TRECHO PARA LEITURA —
::::

A penúltima trinca da noite se encerrou com “Paint It Black” – com direito a Mick fazendo notas em escala árabe – e “Midnight Rambler”, que contou com Chuck Leavell adicionando algumas notas a lá Buddy Johnson, por mais que o improviso seja bem-vindo, talvez não tenha combinado com o clima da faixa do “Let It Bleed”. Outro improviso rolou entre Mick e Ronnie, onde o Wood repetia na guitarra as mesmas notas que o Jagger fazia na gaita. Mick ainda chegou a brincar com Keith e Ronnie, se sentando no tablado da bateria de Charlie após a interação com a plateia, sendo puxado de lá por Richards.
Antes de mais uma porrada com o clássico de 1969, Jagger lembrou que aquele era o 90º show dos Stones na tri-state area de Nova York, Nova Jersey e Pensilvânia, 14 desses 90 shows foram apenas em East Rutherford.
O show começou a se encaminha para o fim com “Start Me Up”, que não falha em criar um clima de festa. Uma incrível “Jumping Jack Flash” a seguiu com incríveis viradas de Charlie Watts, até mesmo durante seus momentos finais, em “Brown Sugar” não foi diferente, a energia do baterista não está com os dias contados. Quem também se destacou foi Karl Denson, com uma improvisação que se difere muito do que os fãs vinham escutando na leg de 2019, o saxofonista saiu de sua zona de conforto e brindou o público com um solo digno de registro oficial. E por falar em registro oficial, não é segredo para ninguém que a banda mostra ainda mais para o que veio quando o show é gravado – o que não significa que o trabalho não é bom o bastante em outras noites –, sendo assim, o fato de Richards ter apresentado uma presença de palco similar, até demais, com a que está registrada no “Havana Moon” é de deixar qualquer fã com a pulga atrás da orelha.

::::

OBJETIVOS —
1) Na resenha do show dos Rolling Stones, quantos dos 90 shows da banda na tri-state area foram em East Rutherford?
2) Copie literalmente da resenha do show dos Rolling Stones o trecho que vai de "Antes de mais" até "em East Rutherford.".
3) Dê continuidade à resenha do show dos Rolling Stones a partir do ponto em que ela para.

::::

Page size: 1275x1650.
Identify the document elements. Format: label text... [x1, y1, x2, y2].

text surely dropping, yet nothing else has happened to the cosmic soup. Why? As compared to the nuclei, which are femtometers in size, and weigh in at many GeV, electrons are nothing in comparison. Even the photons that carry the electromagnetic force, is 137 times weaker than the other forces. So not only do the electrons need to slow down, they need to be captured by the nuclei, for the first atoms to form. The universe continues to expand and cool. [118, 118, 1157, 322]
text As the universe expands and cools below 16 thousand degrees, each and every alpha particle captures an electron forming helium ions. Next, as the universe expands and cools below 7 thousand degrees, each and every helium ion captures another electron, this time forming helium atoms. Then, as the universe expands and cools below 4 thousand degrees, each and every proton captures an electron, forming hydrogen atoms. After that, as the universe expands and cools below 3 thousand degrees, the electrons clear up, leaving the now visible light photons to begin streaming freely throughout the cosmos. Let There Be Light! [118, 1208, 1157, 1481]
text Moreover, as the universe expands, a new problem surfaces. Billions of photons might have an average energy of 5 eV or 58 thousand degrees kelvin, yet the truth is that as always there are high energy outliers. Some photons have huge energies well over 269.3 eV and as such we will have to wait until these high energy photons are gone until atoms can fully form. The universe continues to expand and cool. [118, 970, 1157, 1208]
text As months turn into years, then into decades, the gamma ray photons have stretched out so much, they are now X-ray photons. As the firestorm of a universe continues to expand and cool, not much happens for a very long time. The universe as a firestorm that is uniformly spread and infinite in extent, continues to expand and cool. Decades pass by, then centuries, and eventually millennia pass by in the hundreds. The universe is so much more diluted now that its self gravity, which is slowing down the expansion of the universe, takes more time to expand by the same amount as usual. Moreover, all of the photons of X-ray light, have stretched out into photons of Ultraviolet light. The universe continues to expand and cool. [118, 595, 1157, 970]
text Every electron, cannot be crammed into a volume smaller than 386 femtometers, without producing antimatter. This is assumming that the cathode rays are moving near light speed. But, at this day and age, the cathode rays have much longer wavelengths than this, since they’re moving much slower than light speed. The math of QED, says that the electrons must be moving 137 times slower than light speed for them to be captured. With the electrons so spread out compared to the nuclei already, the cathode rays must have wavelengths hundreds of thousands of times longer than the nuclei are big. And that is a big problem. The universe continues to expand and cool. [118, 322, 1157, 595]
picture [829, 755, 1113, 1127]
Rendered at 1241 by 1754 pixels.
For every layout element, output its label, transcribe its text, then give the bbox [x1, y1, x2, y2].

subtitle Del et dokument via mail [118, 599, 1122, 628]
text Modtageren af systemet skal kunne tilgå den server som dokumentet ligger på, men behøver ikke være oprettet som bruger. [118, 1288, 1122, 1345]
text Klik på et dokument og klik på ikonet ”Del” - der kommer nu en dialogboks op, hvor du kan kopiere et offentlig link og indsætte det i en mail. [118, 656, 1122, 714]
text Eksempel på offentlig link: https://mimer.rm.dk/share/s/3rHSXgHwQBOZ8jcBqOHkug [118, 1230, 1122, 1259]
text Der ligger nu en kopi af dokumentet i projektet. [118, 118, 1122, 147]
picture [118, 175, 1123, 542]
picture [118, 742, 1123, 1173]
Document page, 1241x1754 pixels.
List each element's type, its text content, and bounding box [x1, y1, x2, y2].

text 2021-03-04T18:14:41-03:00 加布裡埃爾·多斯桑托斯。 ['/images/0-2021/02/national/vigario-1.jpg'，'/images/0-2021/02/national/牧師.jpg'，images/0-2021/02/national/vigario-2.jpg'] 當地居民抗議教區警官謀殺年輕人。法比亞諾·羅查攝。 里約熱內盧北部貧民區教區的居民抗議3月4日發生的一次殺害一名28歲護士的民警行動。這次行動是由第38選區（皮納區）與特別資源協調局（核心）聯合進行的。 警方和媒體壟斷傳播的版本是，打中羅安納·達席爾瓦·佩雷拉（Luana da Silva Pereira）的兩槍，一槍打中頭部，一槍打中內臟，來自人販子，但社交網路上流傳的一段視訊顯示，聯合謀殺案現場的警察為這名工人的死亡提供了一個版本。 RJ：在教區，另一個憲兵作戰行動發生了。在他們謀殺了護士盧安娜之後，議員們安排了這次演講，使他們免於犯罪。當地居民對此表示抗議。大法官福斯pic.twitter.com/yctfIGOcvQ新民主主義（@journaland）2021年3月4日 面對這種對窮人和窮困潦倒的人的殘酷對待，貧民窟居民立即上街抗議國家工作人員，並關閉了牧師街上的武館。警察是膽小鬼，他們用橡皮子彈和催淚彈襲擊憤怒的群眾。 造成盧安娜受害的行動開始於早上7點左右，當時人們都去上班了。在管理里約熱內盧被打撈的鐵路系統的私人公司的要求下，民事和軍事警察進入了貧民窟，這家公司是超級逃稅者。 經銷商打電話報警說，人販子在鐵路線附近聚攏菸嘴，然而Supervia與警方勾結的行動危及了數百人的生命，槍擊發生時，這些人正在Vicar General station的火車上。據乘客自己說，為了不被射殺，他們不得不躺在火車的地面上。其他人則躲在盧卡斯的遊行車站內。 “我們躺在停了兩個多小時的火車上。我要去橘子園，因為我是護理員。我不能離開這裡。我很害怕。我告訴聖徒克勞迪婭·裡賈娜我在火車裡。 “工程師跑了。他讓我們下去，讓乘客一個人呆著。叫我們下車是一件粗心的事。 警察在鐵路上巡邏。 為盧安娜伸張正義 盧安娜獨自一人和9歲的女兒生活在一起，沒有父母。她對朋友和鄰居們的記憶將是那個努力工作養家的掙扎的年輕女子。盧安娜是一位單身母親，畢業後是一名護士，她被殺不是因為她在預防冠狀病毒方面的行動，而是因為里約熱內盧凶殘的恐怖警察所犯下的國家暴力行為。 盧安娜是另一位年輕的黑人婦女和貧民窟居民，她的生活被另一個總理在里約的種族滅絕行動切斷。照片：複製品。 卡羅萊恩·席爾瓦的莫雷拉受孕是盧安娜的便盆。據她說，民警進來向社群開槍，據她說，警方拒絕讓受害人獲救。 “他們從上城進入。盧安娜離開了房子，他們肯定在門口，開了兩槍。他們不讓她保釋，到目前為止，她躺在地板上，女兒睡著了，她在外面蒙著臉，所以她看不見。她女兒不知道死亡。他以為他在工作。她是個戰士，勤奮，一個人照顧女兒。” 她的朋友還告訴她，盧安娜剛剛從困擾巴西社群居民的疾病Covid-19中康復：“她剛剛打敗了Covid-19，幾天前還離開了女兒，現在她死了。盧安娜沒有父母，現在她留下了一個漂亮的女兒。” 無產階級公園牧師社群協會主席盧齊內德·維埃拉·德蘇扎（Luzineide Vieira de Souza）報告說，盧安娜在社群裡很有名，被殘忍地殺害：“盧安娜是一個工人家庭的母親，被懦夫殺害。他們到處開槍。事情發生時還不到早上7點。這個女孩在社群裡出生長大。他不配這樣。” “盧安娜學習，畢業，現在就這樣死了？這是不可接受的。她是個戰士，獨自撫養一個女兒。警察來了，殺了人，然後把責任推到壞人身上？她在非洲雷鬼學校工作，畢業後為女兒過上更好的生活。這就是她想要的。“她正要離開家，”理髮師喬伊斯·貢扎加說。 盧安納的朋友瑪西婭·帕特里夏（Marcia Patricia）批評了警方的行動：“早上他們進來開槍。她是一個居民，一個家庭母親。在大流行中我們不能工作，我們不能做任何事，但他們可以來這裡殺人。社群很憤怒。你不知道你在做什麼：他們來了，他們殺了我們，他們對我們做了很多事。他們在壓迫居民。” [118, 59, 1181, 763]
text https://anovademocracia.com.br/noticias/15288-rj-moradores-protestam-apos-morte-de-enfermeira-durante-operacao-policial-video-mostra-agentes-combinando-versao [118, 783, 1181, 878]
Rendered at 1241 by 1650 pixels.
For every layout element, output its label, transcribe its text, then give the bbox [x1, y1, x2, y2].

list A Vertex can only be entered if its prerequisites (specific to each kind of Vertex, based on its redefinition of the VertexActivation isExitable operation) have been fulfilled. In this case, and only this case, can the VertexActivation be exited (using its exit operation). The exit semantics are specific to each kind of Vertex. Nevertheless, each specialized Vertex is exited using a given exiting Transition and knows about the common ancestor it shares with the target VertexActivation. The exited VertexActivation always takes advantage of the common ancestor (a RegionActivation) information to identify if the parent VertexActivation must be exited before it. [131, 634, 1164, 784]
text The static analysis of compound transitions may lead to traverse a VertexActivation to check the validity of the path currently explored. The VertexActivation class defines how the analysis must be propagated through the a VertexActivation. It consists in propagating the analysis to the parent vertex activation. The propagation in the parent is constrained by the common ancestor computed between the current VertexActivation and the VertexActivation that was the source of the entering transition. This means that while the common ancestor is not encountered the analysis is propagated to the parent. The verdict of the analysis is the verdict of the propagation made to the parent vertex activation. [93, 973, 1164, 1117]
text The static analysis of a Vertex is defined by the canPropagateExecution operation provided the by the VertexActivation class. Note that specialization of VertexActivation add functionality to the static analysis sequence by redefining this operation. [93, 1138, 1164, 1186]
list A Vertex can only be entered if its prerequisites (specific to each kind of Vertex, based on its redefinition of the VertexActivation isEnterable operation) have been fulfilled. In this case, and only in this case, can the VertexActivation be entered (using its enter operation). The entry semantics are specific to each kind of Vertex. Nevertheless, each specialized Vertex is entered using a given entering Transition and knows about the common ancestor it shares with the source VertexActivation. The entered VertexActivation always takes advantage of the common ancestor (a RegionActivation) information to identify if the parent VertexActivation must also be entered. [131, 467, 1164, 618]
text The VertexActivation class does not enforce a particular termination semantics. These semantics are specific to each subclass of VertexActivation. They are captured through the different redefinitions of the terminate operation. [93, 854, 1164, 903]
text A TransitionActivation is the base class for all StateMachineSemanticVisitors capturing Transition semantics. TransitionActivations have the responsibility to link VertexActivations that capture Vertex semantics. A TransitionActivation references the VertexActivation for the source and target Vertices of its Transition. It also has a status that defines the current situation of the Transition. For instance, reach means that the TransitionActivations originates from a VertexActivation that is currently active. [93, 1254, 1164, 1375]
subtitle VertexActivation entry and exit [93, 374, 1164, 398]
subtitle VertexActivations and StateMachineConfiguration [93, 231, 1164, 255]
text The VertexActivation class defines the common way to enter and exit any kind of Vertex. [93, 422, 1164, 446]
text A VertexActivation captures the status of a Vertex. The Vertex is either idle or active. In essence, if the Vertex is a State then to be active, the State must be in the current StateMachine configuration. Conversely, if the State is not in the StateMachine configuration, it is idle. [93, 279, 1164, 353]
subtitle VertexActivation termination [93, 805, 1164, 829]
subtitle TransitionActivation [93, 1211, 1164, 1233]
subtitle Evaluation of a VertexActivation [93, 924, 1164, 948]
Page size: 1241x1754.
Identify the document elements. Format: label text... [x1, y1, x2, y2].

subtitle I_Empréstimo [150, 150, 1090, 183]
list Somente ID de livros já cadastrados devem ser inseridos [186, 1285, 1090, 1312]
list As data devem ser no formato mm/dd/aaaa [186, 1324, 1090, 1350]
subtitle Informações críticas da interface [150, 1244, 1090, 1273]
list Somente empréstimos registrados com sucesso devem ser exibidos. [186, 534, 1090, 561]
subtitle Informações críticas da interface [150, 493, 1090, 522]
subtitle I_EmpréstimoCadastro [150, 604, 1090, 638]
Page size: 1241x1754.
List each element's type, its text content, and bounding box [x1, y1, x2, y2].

::::

RESPOSTAS —
1) Catorze.

2)
Antes de mais uma porrada com o clássico de 1969, Jagger lembrou que aquele era o 90º show dos Stones na tri-state area de Nova York, Nova Jersey e Pensilvânia, 14 desses 90 shows foram apenas em East Rutherford.

3)
A performance vocal de Mick Jagger em “Gimme Shelter” foi de chorar, no melhor sentido possível, performance que ficou ainda melhor após Sasha Allen mostrar ao público seus dotes vocais. Parece existir uma competição saudável entre os dois durante o clássico, ou pode ser o caso da incrível voz de Sasha inspirar Jagger – que honra. Mas algo é certo, o vocalista adora se juntar aos backing vocals próximo ao fim da balada épica, como não deixou de fazer em East Rutherford, um dos mais belos momentos de toda a noite, junto com as demonstrações de boa relação com Richards.
O concerto foi encerrado, claro, com “(I Can’t Get No) Satisfaction”, e trazendo uma novidade! Quando Mick Jagger estava em uma das extremidades de um dos palcos, uma plataforma elevava o vocalista, empolgando principalmente o público que estava nas arquibancadas.
A estrutura, infelizmente, não foi usada após este show, sendo o único na história da “No Filter” em que Mick Jagger utilizou de tal mecanismo. Claro, que isso pode gerar um rumor de que o show foi filmado para um lançamento posterior, afinal, foram dois concertos em East Rutherford. Mas a banda não usou roupas idênticas em ambos os shows, quanto à plataforma, pode ter sido apenas o teste de uma estrutura no palco que foi descartada após a apresentação, mas por que esperar tanto para usá-la? Talvez nunca tenhamos essa resposta. Tudo o que sabemos é que o público de Nova Jersey curtiu mais uma grande noite com a Maior Banda do Mundo, e ainda teve o privilégio de uma segunda dose.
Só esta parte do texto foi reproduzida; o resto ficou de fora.